Cluster stalls when nodes are removed (or the true meaning of expected_nodes)

Ivan · January 11, 2013, 1:35am

One of my clusters has 8 nodes running 0.20.0.RC1. Most settings are the
default except for:

bootstrap.mlockall: true
transport.tcp.connect_timeout: 5s
gateway.expected_nodes: 8 <-- we'll get to this in a second
discovery.zen.minimum_master_nodes: 5
discovery.zen.ping.multicast.enabled: true

As you can see, the number of expected nodes is equals to the total number
of nodes in the cluster. If one of the nodes disappears from the cluster,
the clusters stalls completely for about 1-2 minutes.

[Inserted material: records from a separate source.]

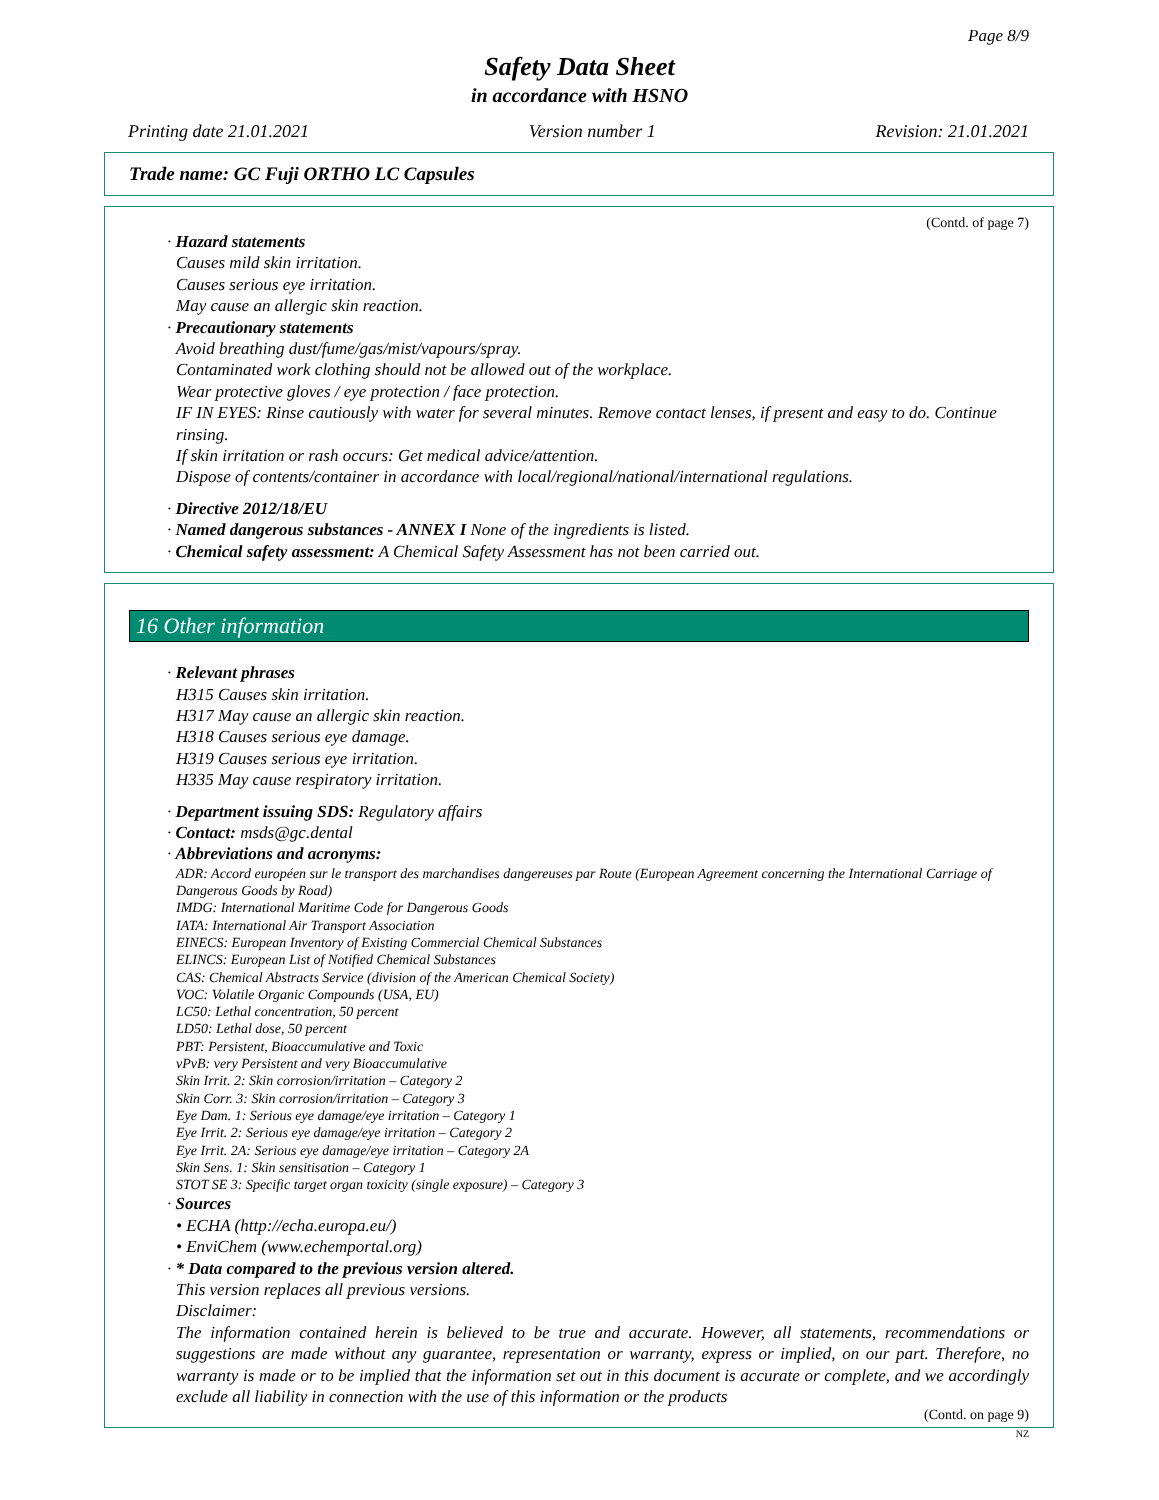Page 8/9
Safety Data Sheet
in accordance with HSNO
Printing date 21.01.2021 Version number 1 Revision: 21.01.2021
Trade name: GC Fuji ORTHO LC Capsules
(Contd. of page 7)
· Hazard statements
Causes mild skin irritation.
Causes serious eye irritation.
May cause an allergic skin reaction.
· Precautionary statements
Avoid breathing dust/fume/gas/mist/vapours/spray.
Contaminated work clothing should not be allowed out of the workplace.
Wear protective gloves / eye protection / face protection.
IF IN EYES: Rinse cautiously with water for several minutes. Remove contact lenses, if present and easy to do. Continue rinsing.
If skin irritation or rash occurs: Get medical advice/attention.
Dispose of contents/container in accordance with local/regional/national/international regulations.
· Directive 2012/18/EU
· Named dangerous substances - ANNEX I None of the ingredients is listed.
· Chemical safety assessment: A Chemical Safety Assessment has not been carried out.
16 Other information
· Relevant phrases
H315 Causes skin irritation.
H317 May cause an allergic skin reaction.
H318 Causes serious eye damage.
H319 Causes serious eye irritation.
H335 May cause respiratory irritation.
· Department issuing SDS: Regulatory affairs
· Contact: msds@gc.dental
· Abbreviations and acronyms:
ADR: Accord européen sur le transport des marchandises dangereuses par Route (European Agreement concerning the International Carriage of Dangerous Goods by Road)
IMDG: International Maritime Code for Dangerous Goods
IATA: International Air Transport Association
EINECS: European Inventory of Existing Commercial Chemical Substances
ELINCS: European List of Notified Chemical Substances
CAS: Chemical Abstracts Service (division of the American Chemical Society)
VOC: Volatile Organic Compounds (USA, EU)
LC50: Lethal concentration, 50 percent
LD50: Lethal dose, 50 percent
PBT: Persistent, Bioaccumulative and Toxic
vPvB: very Persistent and very Bioaccumulative
Skin Irrit. 2: Skin corrosion/irritation – Category 2
Skin Corr. 3: Skin corrosion/irritation – Category 3
Eye Dam. 1: Serious eye damage/eye irritation – Category 1
Eye Irrit. 2: Serious eye damage/eye irritation – Category 2
Eye Irrit. 2A: Serious eye damage/eye irritation – Category 2A
Skin Sens. 1: Skin sensitisation – Category 1
STOT SE 3: Specific target organ toxicity (single exposure) – Category 3
· Sources
• ECHA (http://echa.europa.eu/)
• EnviChem (www.echemportal.org)
· * Data compared to the previous version altered.
This version replaces all previous versions.
Disclaimer:
The information contained herein is believed to be true and accurate. However, all statements, recommendations or suggestions are made without any guarantee, representation or warranty, express or implied, on our part. Therefore, no warranty is made or to be implied that the information set out in this document is accurate or complete, and we accordingly exclude all liability in connection with the use of this information or the products
(Contd. on page 9)
NZ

As a test, gateway.expected_nodes was reduced to 6. After changing the
setting, the cluster no longer stalls if a node disappears.

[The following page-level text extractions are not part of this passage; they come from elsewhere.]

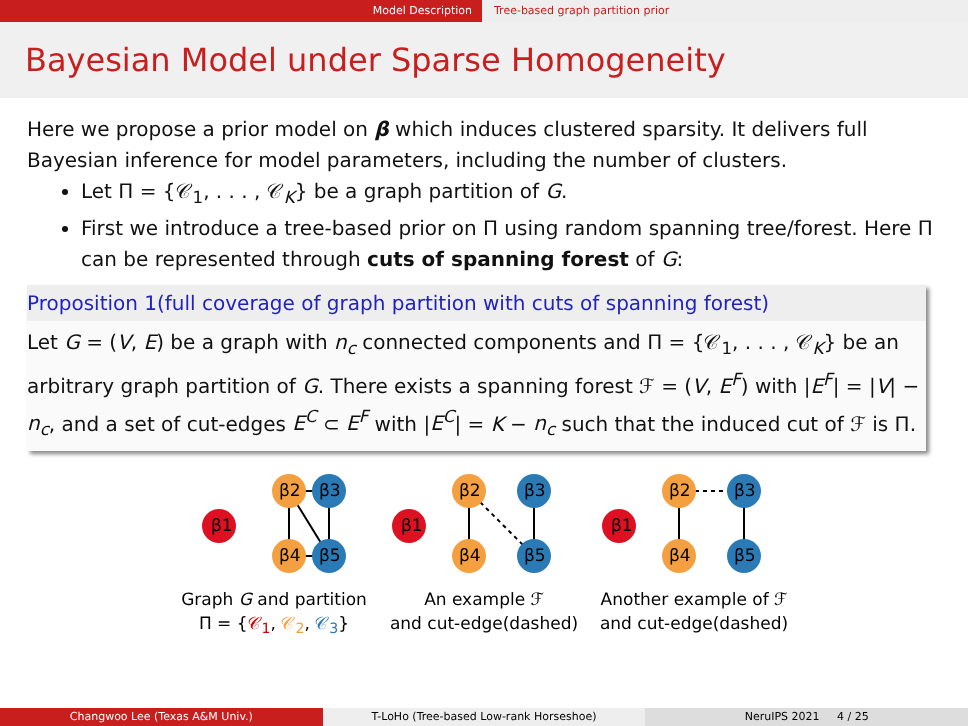Model Description Tree-based graph partition prior
Bayesian Model under Sparse Homogeneity
Here we propose a prior model on β which induces clustered sparsity. It delivers full Bayesian inference for model parameters, including the number of clusters.
Let Π = {𝒞<sub>1</sub>, . . . , 𝒞<sub>K</sub>} be a graph partition of G.
First we introduce a tree-based prior on Π using random spanning tree/forest. Here Π can be represented through cuts of spanning forest of G:
Proposition 1(full coverage of graph partition with cuts of spanning forest)
Let G = (V, E) be a graph with n<sub>c</sub> connected components and Π = {𝒞<sub>1</sub>, . . . , 𝒞<sub>K</sub>} be an arbitrary graph partition of G. There exists a spanning forest ℱ = (V, E<sup>F</sup>) with |E<sup>F</sup>| = |V| − n<sub>c</sub>, and a set of cut-edges E<sup>C</sup> ⊂ E<sup>F</sup> with |E<sup>C</sup>| = K − n<sub>c</sub> such that the induced cut of ℱ is Π.
β1
β2
β3
β4
β5
Graph G and partition
Π = {𝒞<sub>1</sub>, 𝒞<sub>2</sub>, 𝒞<sub>3</sub>}
β1
β2
β3
β4
β5
An example ℱ
and cut-edge(dashed)
β1
β2
β3
β4
β5
Another example of ℱ
and cut-edge(dashed)
Changwoo Lee (Texas A&M Univ.) T-LoHo (Tree-based Low-rank Horseshoe)
NeruIPS 2021 4 / 25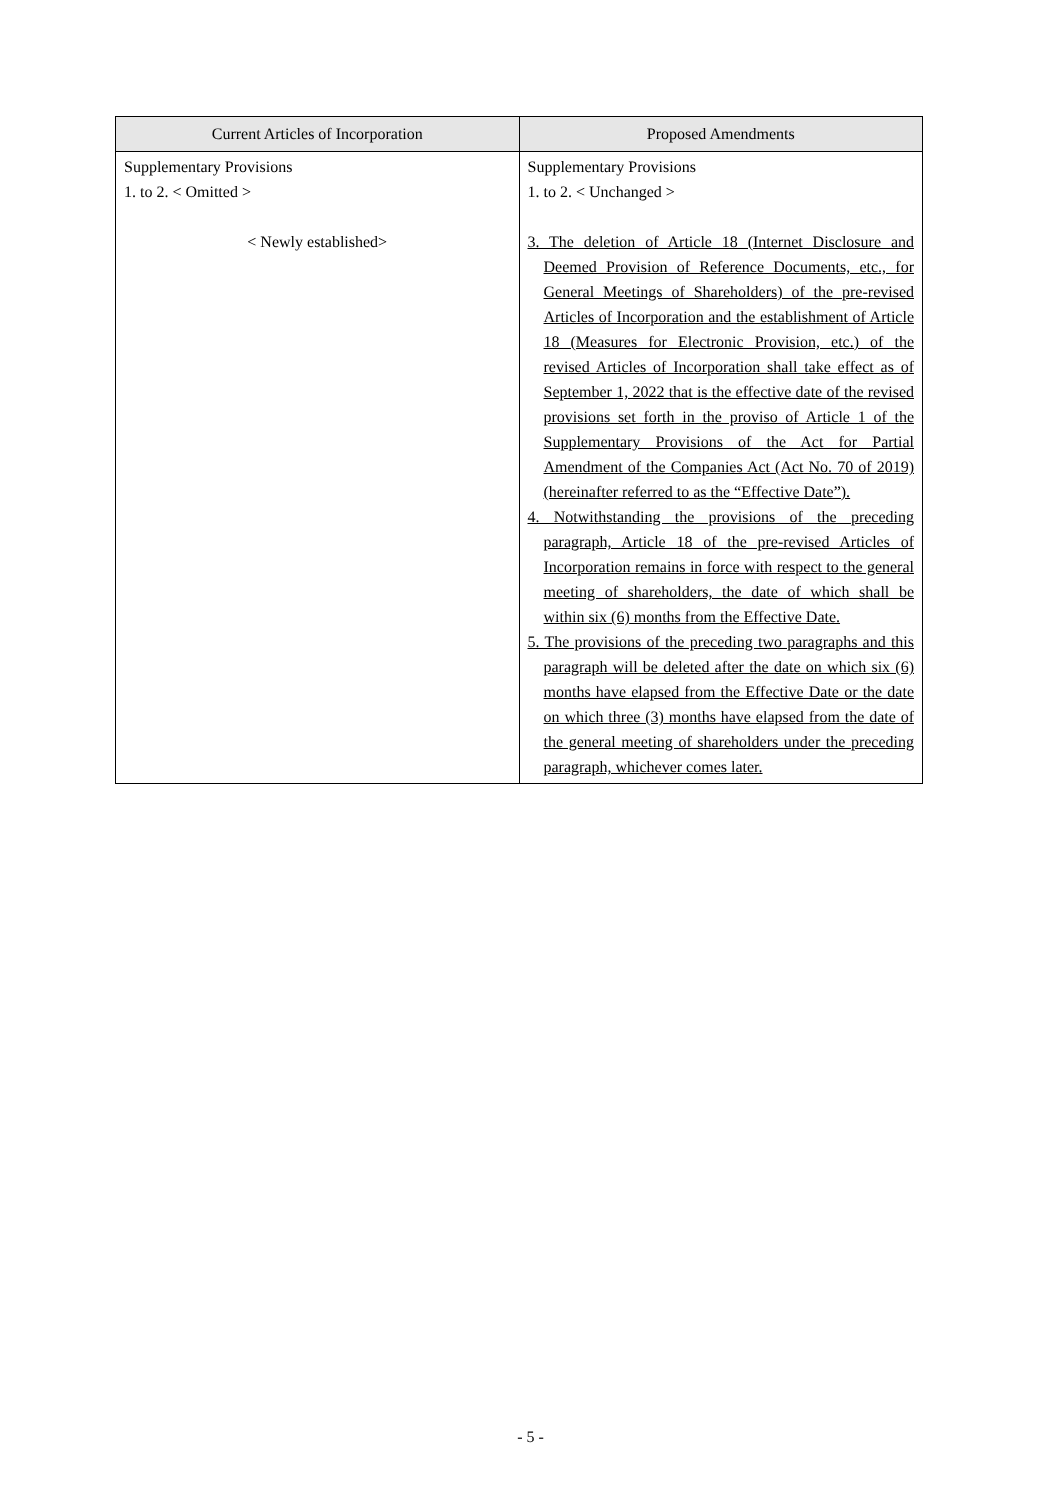| Current Articles of Incorporation | Proposed Amendments |
| --- | --- |
| Supplementary Provisions 1. to 2. < Omitted > < Newly established> | Supplementary Provisions 1. to 2. < Unchanged > 3. The deletion of Article 18 (Internet Disclosure and Deemed Provision of Reference Documents, etc., for General Meetings of Shareholders) of the pre-revised Articles of Incorporation and the establishment of Article 18 (Measures for Electronic Provision, etc.) of the revised Articles of Incorporation shall take effect as of September 1, 2022 that is the effective date of the revised provisions set forth in the proviso of Article 1 of the Supplementary Provisions of the Act for Partial Amendment of the Companies Act (Act No. 70 of 2019) (hereinafter referred to as the “Effective Date”). 4. Notwithstanding the provisions of the preceding paragraph, Article 18 of the pre-revised Articles of Incorporation remains in force with respect to the general meeting of shareholders, the date of which shall be within six (6) months from the Effective Date. 5. The provisions of the preceding two paragraphs and this paragraph will be deleted after the date on which six (6) months have elapsed from the Effective Date or the date on which three (3) months have elapsed from the date of the general meeting of shareholders under the preceding paragraph, whichever comes later. |
- 5 -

The general consensus is to set gateway.expected_nodes to the number of
nodes in the cluster. Is gateway recovery what is affecting the cluster? If
the cluster does not respond to request during recovery, shouldn't
the gateway.expected_nodes value be set to something lower in case a node
goes down?

Ivan

--

Igor_Motov · January 15, 2013, 12:23am

This setting should have no effect after initial recovery. Are you sure
that the effect that you observed wasn't a coincidence?

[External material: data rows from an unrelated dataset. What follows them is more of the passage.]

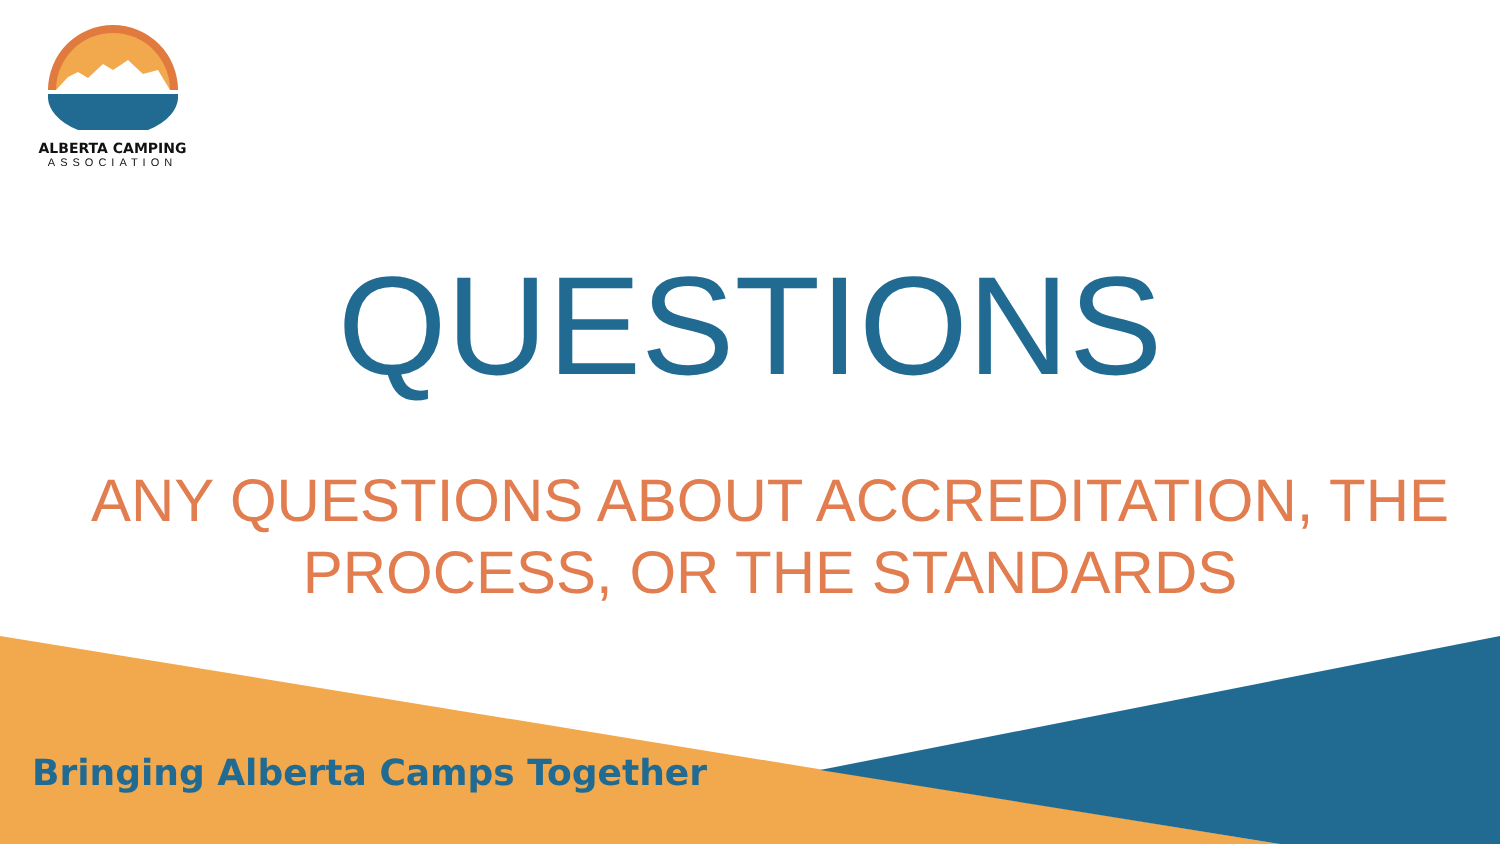ALBERTA CAMPING
ASSOCIATION
QUESTIONS
ANY QUESTIONS ABOUT ACCREDITATION, THE
PROCESS, OR THE STANDARDS
Bringing Alberta Camps Together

On Thursday, January 10, 2013 8:35:17 PM UTC-5, Ivan Brusic wrote:

One of my clusters has 8 nodes running 0.20.0.RC1. Most settings are the
default except for:

bootstrap.mlockall: true
transport.tcp.connect_timeout: 5s
gateway.expected_nodes: 8 <-- we'll get to this in a second
discovery.zen.minimum_master_nodes: 5
discovery.zen.ping.multicast.enabled: true

As you can see, the number of expected nodes is equals to the total number
of nodes in the cluster. If one of the nodes disappears from the cluster,
the clusters stalls completely for about 1-2 minutes.

As a test, gateway.expected_nodes was reduced to 6. After changing the
setting, the cluster no longer stalls if a node disappears.

The general consensus is to set gateway.expected_nodes to the number of
nodes in the cluster. Is gateway recovery what is affecting the cluster? If
the cluster does not respond to request during recovery, shouldn't
the gateway.expected_nodes value be set to something lower in case a node
goes down?

Ivan

--

Ivan · January 15, 2013, 1:03am

Expected nodes was a red herring. The true issue might be ping timeout for
zen discovery. If a node is no longer ping-able, the cluster stalls. Doing
some tests, will write more later with more facts.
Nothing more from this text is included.